Winogrady is a part of the Stare Miasto district of the city of Poznań in western Poland. It is situated north of the Cytadela park (the former Poznań citadel). The name refers to the vineyards which formerly existed in the area – historically there were two villages there called Winiary (although "Winiary" today refers to a neighbourhood in Jeżyce district, to which the inhabitants were moved when the citadel fortifications were built in the 1830s).

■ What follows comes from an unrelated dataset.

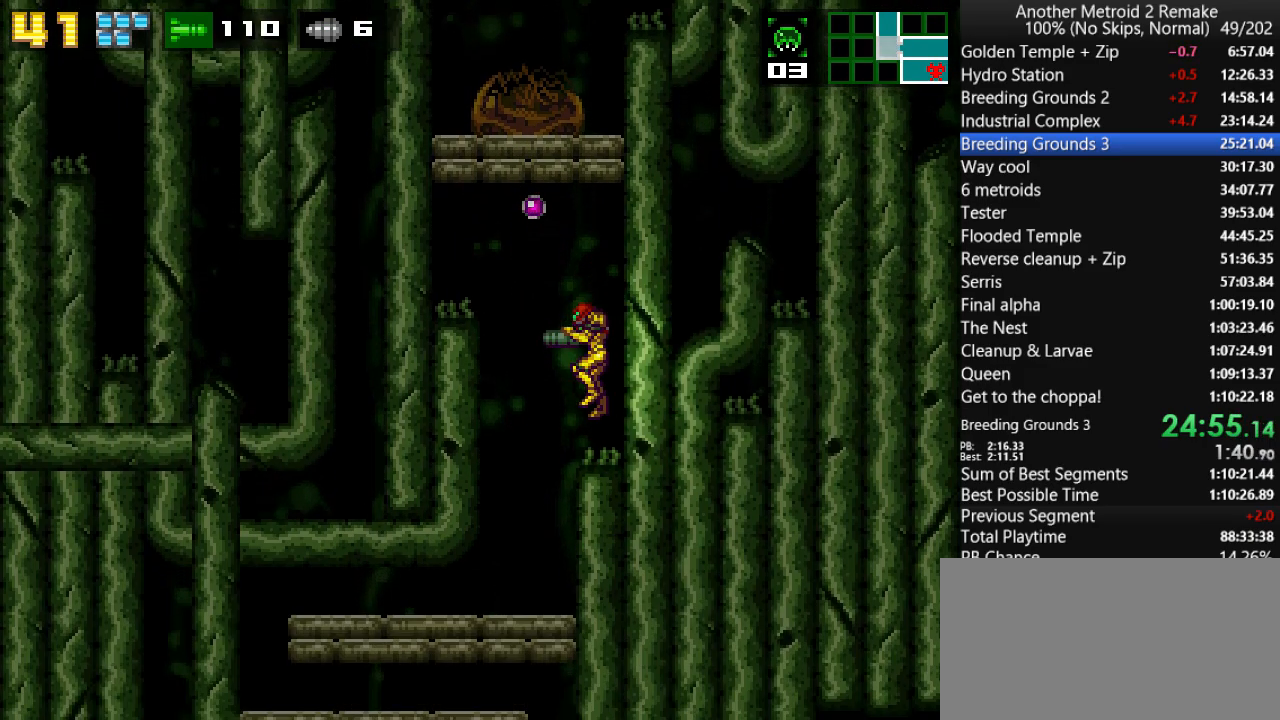
{"keys": ["jump", "right"], "events": [[67, "jump", "down"], [233, "left", "up"], [233, "right", "down"], [267, "fire", "down"], [433, "fire", "up"], [433, "jump", "up"], [467, "jump", "down"]]}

The southern part of Winogrady, between the streets ul. Winogrady and ul. Słowiańska, consists mainly of houses, although there are also some apartment blocks (including the "Batman" development, named for its black colour) and student halls of residence. North of this is an area which consists of large estates of apartment blocks, mostly built from pre-fabricated concrete panels from 1968 onwards. Most of these blocks and the estate infrastructure belong to the PSM Winogrady (Poznańska Spółdzielnia Mieszkaniowa Winogrady) housing cooperative, founded as a separate entity in 1984 (the development having previously been carried out by the PSM cooperative which now administers only the Piątkowo estates). The Winogrady estates house approximately 43,000 people, about 7–8% of the city's population.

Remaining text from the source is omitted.